This is cross-posted from The Disruption Department Blog, an organization in St. Louis that is creating a platform for community learning.
Today I want to share a story of a very very wise woman from here in St. Louis.
A. is an 8th grader, but wise beyond her 13 years. She told me she’s had to become an adult before she was naturally meant to.
I’ve never taught her before this summer, but wish I could teach her for the next 5 years, then work with her when she become an adult. She’s that special.
Rarely does intelligence, social skills, creativity and talent form in the same person. She’s a rare kid. Seriously. Wow.
While students were working on their digital film projects, I asked her about what it would take for her to thrive, despite the struggles her and kids around her go through each day just to survive.
She listed four things that would help her be more creative and more helpful to those around her:
1.) A public studio where she could go work on projects. The place would be stocked with all the necessary resources/equipment, as well as ample space for her to work. It would be open whenever, and she could use it whenever she wanted.

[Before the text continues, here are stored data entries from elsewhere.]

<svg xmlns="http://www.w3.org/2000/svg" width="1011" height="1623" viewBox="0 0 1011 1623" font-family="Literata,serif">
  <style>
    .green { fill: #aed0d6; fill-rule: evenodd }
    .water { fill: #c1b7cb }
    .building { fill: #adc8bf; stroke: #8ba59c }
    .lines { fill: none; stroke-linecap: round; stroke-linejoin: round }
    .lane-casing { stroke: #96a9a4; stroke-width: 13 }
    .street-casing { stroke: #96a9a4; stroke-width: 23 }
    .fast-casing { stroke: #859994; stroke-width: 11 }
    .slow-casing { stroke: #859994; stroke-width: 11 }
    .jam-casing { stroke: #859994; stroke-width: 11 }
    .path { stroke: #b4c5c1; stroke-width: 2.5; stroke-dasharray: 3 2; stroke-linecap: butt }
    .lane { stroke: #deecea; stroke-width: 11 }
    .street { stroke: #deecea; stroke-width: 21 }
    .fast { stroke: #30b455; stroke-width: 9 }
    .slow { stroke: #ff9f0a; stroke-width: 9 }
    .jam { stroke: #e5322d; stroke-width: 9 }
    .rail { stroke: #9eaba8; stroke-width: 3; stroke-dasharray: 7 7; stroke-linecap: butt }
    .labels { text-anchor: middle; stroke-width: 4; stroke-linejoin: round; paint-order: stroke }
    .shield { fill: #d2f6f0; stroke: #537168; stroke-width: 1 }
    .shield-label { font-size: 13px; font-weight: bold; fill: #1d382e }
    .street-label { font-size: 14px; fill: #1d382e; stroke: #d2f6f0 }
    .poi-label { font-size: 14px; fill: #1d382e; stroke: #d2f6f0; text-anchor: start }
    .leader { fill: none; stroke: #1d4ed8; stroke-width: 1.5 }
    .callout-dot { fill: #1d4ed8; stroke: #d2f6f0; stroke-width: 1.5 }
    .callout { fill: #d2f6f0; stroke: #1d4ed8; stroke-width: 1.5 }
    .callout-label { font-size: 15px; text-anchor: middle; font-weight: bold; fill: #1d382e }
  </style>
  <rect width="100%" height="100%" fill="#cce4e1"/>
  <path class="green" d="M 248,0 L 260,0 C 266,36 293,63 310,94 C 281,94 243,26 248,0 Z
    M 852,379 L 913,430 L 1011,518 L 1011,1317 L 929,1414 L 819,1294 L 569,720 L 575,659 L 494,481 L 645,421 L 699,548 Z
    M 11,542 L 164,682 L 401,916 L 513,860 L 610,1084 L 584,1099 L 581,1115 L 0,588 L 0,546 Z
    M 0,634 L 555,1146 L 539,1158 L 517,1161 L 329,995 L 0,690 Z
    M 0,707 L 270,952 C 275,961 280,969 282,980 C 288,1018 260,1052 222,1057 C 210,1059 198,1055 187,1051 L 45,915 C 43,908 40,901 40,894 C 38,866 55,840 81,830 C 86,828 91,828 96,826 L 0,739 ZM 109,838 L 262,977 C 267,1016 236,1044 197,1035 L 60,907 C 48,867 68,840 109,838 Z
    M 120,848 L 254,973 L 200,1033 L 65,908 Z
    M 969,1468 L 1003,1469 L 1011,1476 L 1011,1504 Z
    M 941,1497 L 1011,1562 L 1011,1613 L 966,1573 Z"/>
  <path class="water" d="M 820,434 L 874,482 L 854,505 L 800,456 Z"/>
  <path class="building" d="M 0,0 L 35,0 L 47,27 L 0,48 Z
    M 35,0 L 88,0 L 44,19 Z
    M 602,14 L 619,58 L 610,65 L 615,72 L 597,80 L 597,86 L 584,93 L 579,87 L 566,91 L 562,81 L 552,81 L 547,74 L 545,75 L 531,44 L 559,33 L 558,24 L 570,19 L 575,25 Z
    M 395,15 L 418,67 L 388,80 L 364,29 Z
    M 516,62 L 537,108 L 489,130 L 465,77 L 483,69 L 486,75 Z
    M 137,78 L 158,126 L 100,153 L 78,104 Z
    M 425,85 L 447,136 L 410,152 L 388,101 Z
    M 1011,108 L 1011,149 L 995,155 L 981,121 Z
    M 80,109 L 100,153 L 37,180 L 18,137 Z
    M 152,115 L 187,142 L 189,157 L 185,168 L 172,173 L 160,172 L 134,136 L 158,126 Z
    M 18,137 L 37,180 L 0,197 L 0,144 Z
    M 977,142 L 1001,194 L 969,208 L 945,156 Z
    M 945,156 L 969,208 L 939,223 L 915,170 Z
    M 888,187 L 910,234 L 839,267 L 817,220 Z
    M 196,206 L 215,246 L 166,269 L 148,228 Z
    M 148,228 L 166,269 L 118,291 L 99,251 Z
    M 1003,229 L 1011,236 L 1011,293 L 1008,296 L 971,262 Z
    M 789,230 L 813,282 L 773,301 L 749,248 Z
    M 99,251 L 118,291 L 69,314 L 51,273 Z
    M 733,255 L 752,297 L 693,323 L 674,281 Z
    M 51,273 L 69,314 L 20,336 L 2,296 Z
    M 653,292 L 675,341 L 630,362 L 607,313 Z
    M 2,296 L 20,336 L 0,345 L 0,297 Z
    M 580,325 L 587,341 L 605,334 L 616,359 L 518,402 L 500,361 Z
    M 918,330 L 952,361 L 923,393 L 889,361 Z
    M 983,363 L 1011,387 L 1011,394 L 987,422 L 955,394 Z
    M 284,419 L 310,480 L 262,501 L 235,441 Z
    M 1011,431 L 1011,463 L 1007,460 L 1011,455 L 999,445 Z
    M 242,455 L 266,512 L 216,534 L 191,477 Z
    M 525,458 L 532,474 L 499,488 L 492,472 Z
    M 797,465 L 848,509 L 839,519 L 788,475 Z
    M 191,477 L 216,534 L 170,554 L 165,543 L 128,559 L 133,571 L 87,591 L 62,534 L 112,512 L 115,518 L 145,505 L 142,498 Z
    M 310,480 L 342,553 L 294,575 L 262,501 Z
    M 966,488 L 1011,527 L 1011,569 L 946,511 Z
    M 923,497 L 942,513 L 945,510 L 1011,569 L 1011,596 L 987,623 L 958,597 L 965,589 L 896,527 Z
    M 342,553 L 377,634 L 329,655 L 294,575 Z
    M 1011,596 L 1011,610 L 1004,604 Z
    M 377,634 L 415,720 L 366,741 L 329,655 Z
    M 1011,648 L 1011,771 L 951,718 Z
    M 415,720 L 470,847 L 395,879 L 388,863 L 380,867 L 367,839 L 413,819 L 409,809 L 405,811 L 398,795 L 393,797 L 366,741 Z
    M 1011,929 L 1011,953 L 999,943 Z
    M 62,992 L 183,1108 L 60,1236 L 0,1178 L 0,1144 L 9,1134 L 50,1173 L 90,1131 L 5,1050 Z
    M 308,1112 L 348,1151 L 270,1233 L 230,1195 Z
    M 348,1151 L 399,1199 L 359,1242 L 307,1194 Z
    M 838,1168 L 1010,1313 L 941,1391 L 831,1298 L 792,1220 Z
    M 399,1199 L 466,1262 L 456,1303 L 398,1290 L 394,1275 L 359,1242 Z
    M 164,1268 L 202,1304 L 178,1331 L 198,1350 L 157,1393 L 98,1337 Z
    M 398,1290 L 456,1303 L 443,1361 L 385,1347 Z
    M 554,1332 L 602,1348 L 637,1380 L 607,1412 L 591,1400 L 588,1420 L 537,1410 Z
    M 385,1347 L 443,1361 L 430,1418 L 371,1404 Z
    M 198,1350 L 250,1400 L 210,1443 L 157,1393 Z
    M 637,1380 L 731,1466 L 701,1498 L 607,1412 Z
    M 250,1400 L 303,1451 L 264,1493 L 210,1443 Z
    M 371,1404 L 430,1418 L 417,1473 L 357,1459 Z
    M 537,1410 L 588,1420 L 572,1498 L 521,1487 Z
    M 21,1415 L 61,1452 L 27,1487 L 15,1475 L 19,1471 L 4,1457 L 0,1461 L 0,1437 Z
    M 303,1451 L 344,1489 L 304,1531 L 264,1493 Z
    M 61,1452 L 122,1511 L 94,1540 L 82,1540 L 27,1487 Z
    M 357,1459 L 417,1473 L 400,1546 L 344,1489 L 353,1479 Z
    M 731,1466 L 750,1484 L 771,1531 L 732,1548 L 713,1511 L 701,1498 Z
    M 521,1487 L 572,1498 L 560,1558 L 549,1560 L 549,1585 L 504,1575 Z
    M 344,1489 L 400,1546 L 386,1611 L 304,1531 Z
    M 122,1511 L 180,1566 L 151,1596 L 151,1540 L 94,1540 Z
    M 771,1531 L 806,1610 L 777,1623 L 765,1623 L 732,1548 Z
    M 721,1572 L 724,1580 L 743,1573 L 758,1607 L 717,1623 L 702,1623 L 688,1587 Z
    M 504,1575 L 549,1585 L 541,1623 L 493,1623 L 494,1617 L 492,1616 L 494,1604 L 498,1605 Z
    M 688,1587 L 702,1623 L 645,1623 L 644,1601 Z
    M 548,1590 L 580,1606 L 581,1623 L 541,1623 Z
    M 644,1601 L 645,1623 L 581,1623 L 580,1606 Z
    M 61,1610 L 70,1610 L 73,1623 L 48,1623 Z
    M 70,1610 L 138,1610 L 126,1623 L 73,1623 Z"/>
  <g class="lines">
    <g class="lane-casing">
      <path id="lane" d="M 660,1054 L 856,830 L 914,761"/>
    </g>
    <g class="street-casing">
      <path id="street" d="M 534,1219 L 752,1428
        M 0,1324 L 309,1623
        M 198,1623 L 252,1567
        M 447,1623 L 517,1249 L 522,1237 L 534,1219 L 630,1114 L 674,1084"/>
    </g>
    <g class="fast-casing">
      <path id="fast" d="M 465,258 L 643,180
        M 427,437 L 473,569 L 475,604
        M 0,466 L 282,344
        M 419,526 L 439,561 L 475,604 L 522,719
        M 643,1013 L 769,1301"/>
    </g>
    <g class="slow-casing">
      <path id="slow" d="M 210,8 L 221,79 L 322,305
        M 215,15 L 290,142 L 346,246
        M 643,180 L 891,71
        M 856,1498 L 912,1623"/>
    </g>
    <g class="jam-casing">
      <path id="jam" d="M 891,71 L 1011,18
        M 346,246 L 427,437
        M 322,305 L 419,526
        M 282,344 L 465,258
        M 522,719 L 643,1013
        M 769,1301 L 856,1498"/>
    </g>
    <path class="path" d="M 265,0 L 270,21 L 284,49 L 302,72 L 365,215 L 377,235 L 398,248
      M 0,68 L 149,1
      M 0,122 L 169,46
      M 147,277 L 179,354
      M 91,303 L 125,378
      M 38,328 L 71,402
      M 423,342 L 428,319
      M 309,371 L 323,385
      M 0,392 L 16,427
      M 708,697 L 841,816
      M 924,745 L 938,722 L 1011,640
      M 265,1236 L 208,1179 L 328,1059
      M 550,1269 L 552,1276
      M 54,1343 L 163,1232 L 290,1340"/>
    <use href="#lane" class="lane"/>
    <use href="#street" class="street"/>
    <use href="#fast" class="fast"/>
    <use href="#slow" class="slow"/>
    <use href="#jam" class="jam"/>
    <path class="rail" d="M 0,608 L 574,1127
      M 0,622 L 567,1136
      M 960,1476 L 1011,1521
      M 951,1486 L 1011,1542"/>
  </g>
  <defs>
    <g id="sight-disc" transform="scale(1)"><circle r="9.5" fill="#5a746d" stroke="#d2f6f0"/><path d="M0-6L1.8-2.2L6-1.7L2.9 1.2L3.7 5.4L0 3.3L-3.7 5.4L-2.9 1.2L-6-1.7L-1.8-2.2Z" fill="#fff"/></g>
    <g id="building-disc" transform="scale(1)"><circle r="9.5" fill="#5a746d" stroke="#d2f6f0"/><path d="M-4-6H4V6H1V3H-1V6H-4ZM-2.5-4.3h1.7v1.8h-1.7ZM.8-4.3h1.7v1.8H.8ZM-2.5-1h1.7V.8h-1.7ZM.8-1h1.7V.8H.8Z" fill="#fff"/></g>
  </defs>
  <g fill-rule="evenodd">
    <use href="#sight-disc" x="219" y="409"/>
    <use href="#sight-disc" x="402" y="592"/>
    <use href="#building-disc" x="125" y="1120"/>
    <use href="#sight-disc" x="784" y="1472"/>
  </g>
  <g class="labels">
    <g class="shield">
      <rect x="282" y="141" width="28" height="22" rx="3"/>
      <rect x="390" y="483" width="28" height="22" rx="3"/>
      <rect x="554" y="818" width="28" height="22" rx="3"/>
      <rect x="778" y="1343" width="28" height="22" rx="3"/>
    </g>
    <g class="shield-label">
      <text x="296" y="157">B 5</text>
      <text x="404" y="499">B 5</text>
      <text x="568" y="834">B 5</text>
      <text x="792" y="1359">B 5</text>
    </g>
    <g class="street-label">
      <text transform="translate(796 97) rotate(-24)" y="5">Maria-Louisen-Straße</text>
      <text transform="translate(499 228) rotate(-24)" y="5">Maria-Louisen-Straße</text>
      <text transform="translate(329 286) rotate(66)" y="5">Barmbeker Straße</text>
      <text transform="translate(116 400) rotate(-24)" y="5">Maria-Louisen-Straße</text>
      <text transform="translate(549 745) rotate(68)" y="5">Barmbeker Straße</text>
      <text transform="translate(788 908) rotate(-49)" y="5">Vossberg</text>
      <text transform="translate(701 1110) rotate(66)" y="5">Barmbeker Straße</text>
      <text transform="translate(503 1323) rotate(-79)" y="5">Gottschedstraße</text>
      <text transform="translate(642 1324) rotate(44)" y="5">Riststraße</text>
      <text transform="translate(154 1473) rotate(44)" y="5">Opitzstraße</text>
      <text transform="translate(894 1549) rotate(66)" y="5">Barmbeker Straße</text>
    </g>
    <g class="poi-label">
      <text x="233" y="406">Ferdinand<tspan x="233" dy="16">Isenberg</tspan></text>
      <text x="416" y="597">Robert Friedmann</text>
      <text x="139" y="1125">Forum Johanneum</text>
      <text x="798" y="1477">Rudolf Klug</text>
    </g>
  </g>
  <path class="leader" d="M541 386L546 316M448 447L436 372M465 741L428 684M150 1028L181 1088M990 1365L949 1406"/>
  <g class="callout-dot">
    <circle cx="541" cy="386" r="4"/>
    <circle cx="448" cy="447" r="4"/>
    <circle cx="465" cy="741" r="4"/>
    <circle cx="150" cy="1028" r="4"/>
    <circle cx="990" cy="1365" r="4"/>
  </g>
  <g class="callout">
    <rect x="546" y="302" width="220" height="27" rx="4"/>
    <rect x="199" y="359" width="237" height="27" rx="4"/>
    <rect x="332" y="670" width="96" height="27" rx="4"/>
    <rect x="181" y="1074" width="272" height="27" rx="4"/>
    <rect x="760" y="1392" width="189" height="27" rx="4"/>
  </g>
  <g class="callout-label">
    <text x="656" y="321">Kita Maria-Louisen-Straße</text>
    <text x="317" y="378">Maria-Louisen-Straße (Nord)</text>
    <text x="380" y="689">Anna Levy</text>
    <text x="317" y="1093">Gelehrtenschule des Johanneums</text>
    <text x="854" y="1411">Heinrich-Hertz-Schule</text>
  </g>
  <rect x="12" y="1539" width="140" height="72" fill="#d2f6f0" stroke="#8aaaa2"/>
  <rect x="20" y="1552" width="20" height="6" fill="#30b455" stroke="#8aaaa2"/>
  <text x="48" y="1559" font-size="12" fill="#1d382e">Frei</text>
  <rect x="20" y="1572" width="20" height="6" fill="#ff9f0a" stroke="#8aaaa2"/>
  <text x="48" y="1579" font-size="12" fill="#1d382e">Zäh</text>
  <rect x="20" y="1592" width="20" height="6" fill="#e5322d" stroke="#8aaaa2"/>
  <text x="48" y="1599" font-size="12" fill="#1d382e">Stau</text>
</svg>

2.) Essential: A private space. She needs a “room of her own” so to speak, where she can relax, chill-out, think, and be a kid.
3.) Her own computer with continuous internet. To be creative, she says she needs access whenever she wants, not just when it’s available or by appointment.
4.) A more stable and comfortable living space.
She notes these would all be extremely valuable to becoming the person she wants to be.
But you know what she said was more valuable? Ears.
Listen to her! A. said, “I’m tired of people in general looking down on the future. It gets on my nerves when they look down on us and say we can’t do anything”.
Although she’s such a special kid, one who I’m honored to be working with this summer, there are lot’s of kids who feel like her.
They have skills, talents and [sometimes latent] creativity. They do well in school, i.e. they “achieve”, but they’re not fulfilled. They’re frustrated by not being able to pursue their passions, and we compound the issue by treating them like they’re just kids.
Let’s. Listen. To. Them.
Creating buildings where achievement is kind isn’t enough.
They. need. more.
So how do we help them create these conditions?